Christina Ficara - All Headline News Staff Reporter

The problems developed in women given the standard intravenous drug doxorubicin along with a newer drug called docetaxel. The two drugs are frequently used alone to treat breast cancer. Scientists have been exploring the effects of combining them, with mixed results.

Docetaxel, or Taxotere, belongs to a class of cancer drugs that also includes Taxol. These drugs are derived from the yew tree and have shown promise in improving cancer survival.

French researchers set out to compare five-year, disease-free survival rates in 627 women treated with either doxorubicin plus Taxotere or the more conventional combination of doxorubicin plus cyclophosphamide.

The three-year study was stopped in 2003.

The patients who died had developed low white blood cell counts, fever and severe intestinal problems. A third woman became severely ill with similar symptoms.

Low white-cell counts with fever developed in nearly 41 percent of the doxorubicin-Taxotere women, compared with 7 percent of the other patients. The condition is a potential side effect of chemotherapy and can be life-threatening because it means the drugs have weakened the body's ability to fight infection.

According to the researchers, led by Dr. Etienne Brain of the Rene Huguenin Cancer Center in Saint-Cloud, France, the high rate of complications indicated the two-drug combination was too toxic.

The study appears in Wednesday's Journal of the American Medical Association.

Dr. Carolyn Runowicz, president-elect of the American Cancer Society and an oncologist at the University of Connecticut, said the combination should not be excused because there is still a chance that it could improve survival. Runowicz suggested the combination be used with drugs to boost white-cell counts as a precaution.
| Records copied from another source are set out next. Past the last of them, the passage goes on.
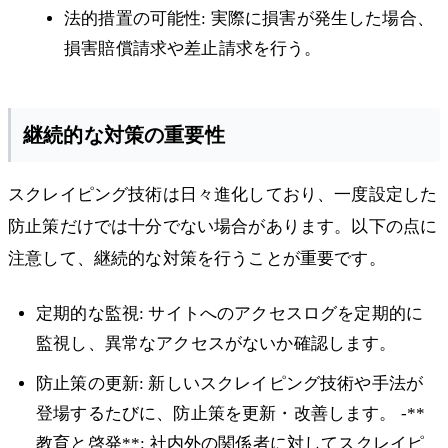
法的措置の可能性: 実際に損害が発生した場合、
損害賠償請求や差止請求を行う。
継続的な対策の重要性
スクレイピング技術は日々進化しており、一度設定した
防止策だけでは十分でない場合があります。以下の点に
注意して、継続的な対策を行うことが重要です。
定期的な監視: サイトへのアクセスログを定期的に
監視し、異常なアクセスがないか確認します。
防止策の更新: 新しいスクレイピング技術や手法が
登場するたびに、防止策を更新・改善します。 -**
教育と啓発**: 社内外の関係者に対してスクレイピ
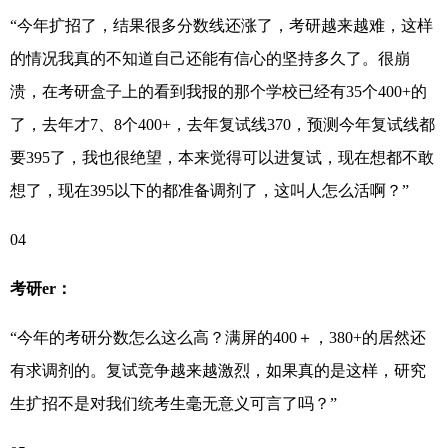
“今年扩招了，结果很多分数线还涨了，考研越来越难，这样
的情况我真的不知道自己还能有信心的坚持多久了。很崩
溃，在考研盒子上的看到我报的那个学校已经有35个400+的
了，去年才7、8个400+，去年复试线370，预测今年复试线都
要395了，我也很绝望，本来觉得可以进复试，现在想都不敢
想了，现在395以下的都准备调剂了，这叫人怎么活啊？”
04
考研er：
“今年的考研分数怎么这么高？满屏的400＋，380+的居然还
有求调剂的。复试竞争越来越激烈，如果真的是这样，研究
生扩招不是对我们统考生毫无意义可言了吗？”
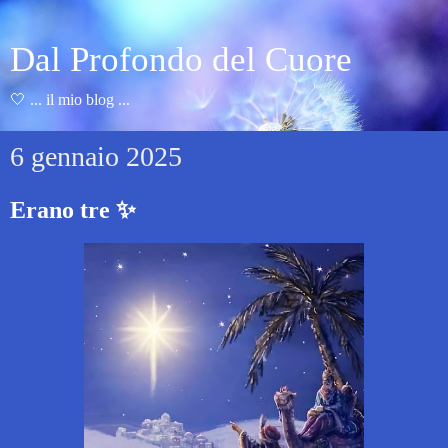
Dal Profondo del Cuore
🤍 ... il mio blog ...
6 gennaio 2025
Erano tre ✨️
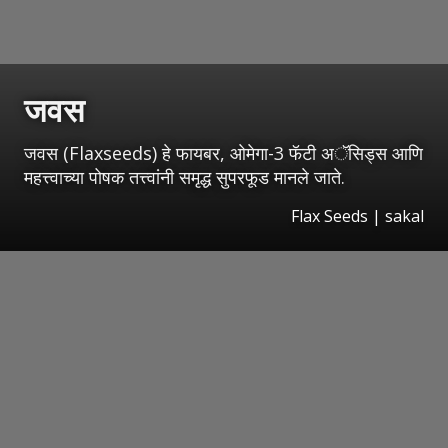
जवस
जवस (Flaxseeds) हे फायबर, ओमेगा-3 फॅटी अॅसिड्स आणि
महत्त्वाच्या पोषक तत्त्वांनी समृद्ध सुपरफूड मानले जाते.
Flax Seeds
|
sakal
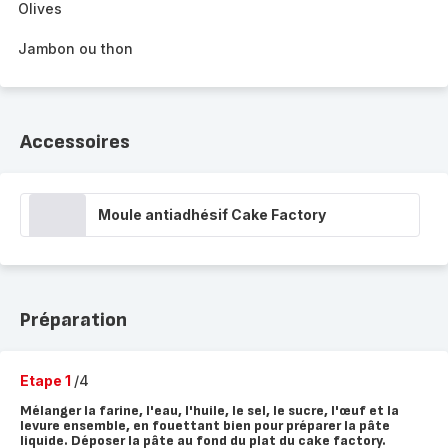
Olives
Jambon ou thon
Accessoires
Moule antiadhésif Cake Factory
Préparation
Etape 1
/4
Mélanger la farine, l'eau, l'huile, le sel, le sucre, l'œuf et la
levure ensemble, en fouettant bien pour préparer la pâte
liquide. Déposer la pâte au fond du plat du cake factory.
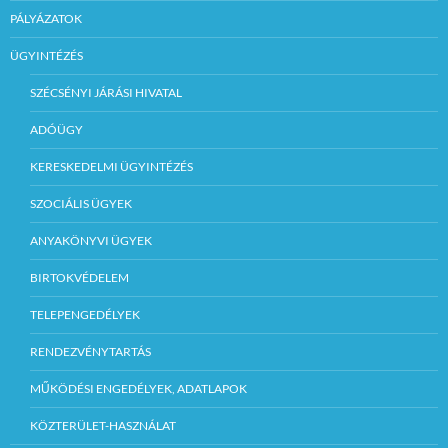
PÁLYÁZATOK
ÜGYINTÉZÉS
SZÉCSÉNYI JÁRÁSI HIVATAL
ADÓÜGY
KERESKEDELMI ÜGYINTÉZÉS
SZOCIÁLIS ÜGYEK
ANYAKÖNYVI ÜGYEK
BIRTOKVÉDELEM
TELEPENGEDÉLYEK
RENDEZVÉNYTARTÁS
MŰKÖDÉSI ENGEDÉLYEK, ADATLAPOK
KÖZTERÜLET-HASZNÁLAT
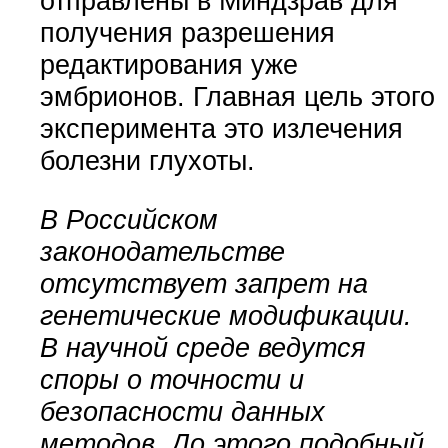
отправлены в Миндзрав для
получения разрешения
редактирования уже
эмбрионов. Главная цель этого
эксперимента это излечения
болезни глухоты.
В Российском
законодательстве
отсутствует запрет на
генетические модификации.
В научной среде ведутся
споры о точности и
безопасности данных
методов. До этого подобный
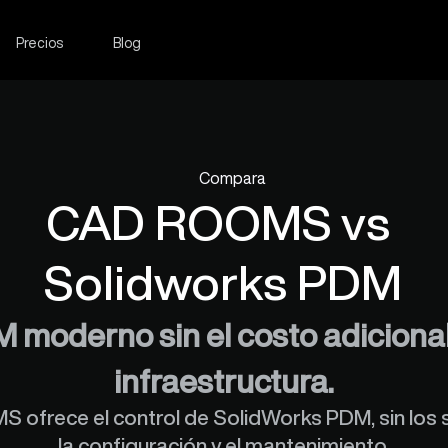
Precios
Blog
Compara
CAD ROOMS vs 
Solidworks PDM
 moderno sin el costo adicional
infraestructura.
ofrece el control de SolidWorks PDM, sin los s
la configuración y el mantenimiento.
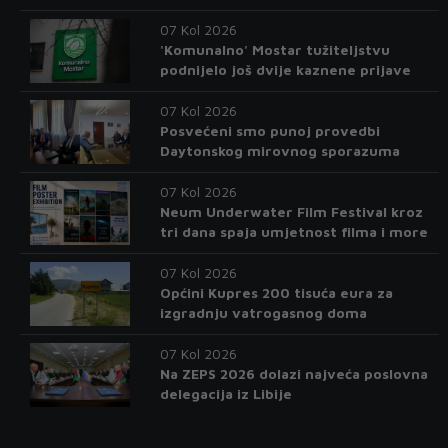
07 Kol 2026
'Komunalno' Mostar tužiteljstvu
podnijelo još dvije kaznene prijave
07 Kol 2026
Posvećeni smo punoj provedbi
Daytonskog mirovnog sporazuma
07 Kol 2026
Neum Underwater Film Festival kroz
tri dana spaja umjetnost filma i more
07 Kol 2026
Općini Kupres 200 tisuća eura za
izgradnju vatrogasnog doma
07 Kol 2026
Na ZEPS 2026 dolazi najveća poslovna
delegacija iz Libije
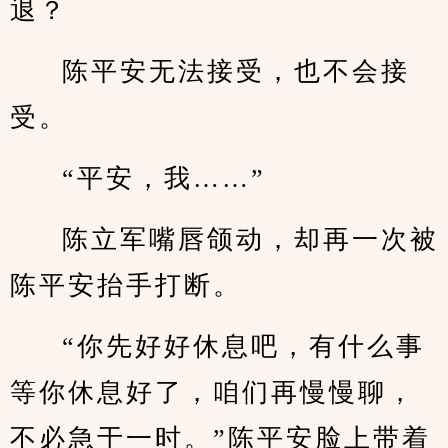
退？
陈平安无法接受，也不会接
受。
“平安，我……”
陈立军嘴唇颌动，却再一次被
陈平安抬手打断。
“你先好好休息吧，有什么事
等你休息好了，咱们再慢慢聊，
不必急于一时。”陈平安脸上带着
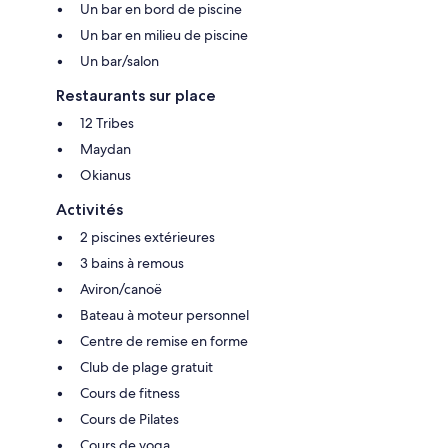
Un bar en bord de piscine
Un bar en milieu de piscine
Un bar/salon
Restaurants sur place
12 Tribes
Maydan
Okianus
Activités
2 piscines extérieures
3 bains à remous
Aviron/canoë
Bateau à moteur personnel
Centre de remise en forme
Club de plage gratuit
Cours de fitness
Cours de Pilates
Cours de yoga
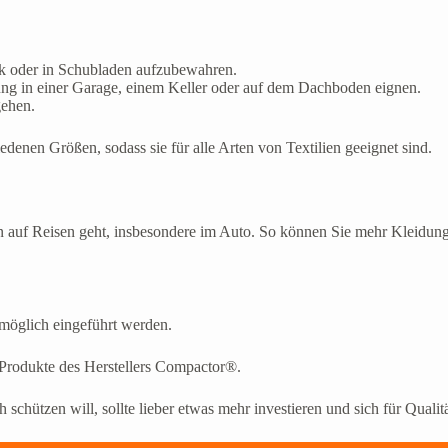
ank oder in Schubladen aufzubewahren.
ung in einer Garage, einem Keller oder auf dem Dachboden eignen.
gehen.
nen Größen, sodass sie für alle Arten von Textilien geeignet sind.
 auf Reisen geht, insbesondere im Auto. So können Sie mehr Kleidun
 möglich eingeführt werden.
 Produkte des Herstellers Compactor®.
chützen will, sollte lieber etwas mehr investieren und sich für Qualitä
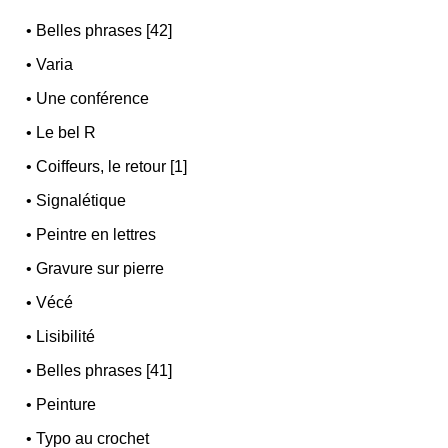
•
Belles phrases [42]
•
Varia
•
Une conférence
•
Le bel R
•
Coiffeurs, le retour [1]
•
Signalétique
•
Peintre en lettres
•
Gravure sur pierre
•
Vécé
•
Lisibilité
•
Belles phrases [41]
•
Peinture
•
Typo au crochet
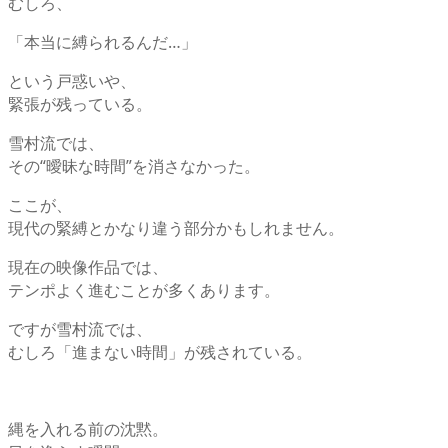
むしろ、
「本当に縛られるんだ…」
という戸惑いや、
緊張が残っている。
雪村流では、
その“曖昧な時間”を消さなかった。
ここが、
現代の緊縛とかなり違う部分かもしれません。
現在の映像作品では、
テンポよく進むことが多くあります。
ですが雪村流では、
むしろ「進まない時間」が残されている。
縄を入れる前の沈黙。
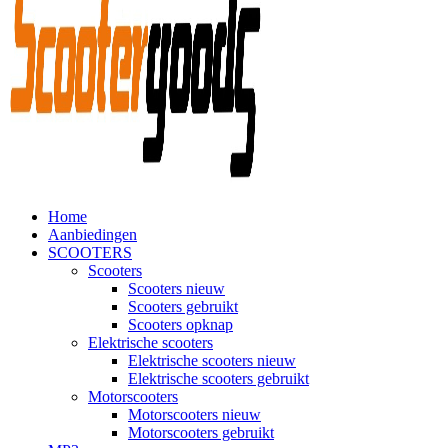
Home
Aanbiedingen
SCOOTERS
Scooters
Scooters nieuw
Scooters gebruikt
Scooters opknap
Elektrische scooters
Elektrische scooters nieuw
Elektrische scooters gebruikt
Motorscooters
Motorscooters nieuw
Motorscooters gebruikt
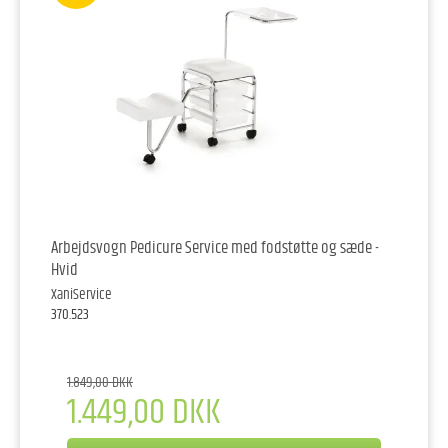
Arbejdsvogn Pedicure Service med fodstøtte og sæde -
Hvid
XaniService
370.523
1.849,00 DKK
1.449,00 DKK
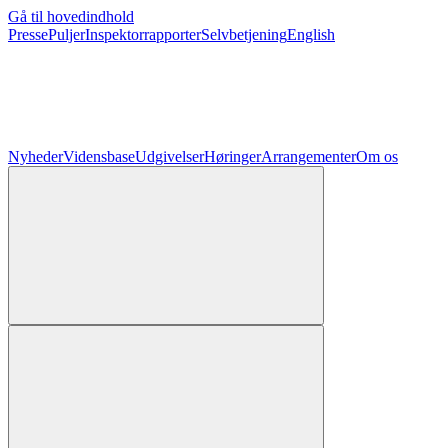
Gå til hovedindhold
Presse
Puljer
Inspektorrapporter
Selvbetjening
English
Nyheder
Vidensbase
Udgivelser
Høringer
Arrangementer
Om os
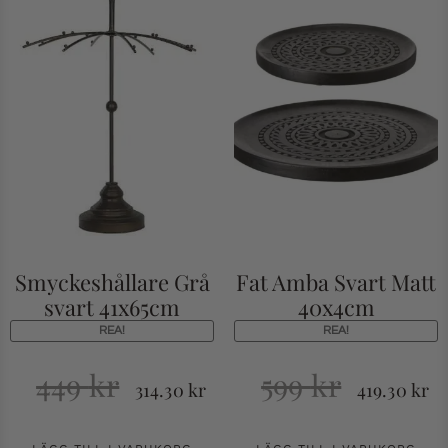
Smyckeshållare Grå
Fat Amba Svart Matt
svart 41x65cm
40x4cm
REA!
REA!
449
kr
599
kr
314.30
kr
419.30
kr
In a study presented over the weekend, Dr. Lori Goldstein of Fox Chase Cancer Center in Philadelphia compared the same two-drug combinations for treating early breast cancer.

There were four treatment-related deaths among the nearly 3,000 women studied all in women on the Taxotere combination but Goldstein said that rate was acceptably low. She found no difference in survival rates over nearly five years, but low white-cell counts with fever were more common in patients on the Taxotere combination.

Participants in the French study had a high chance of cancer recurrence because the cancer had reached their lymph nodes or because they had other risk factors.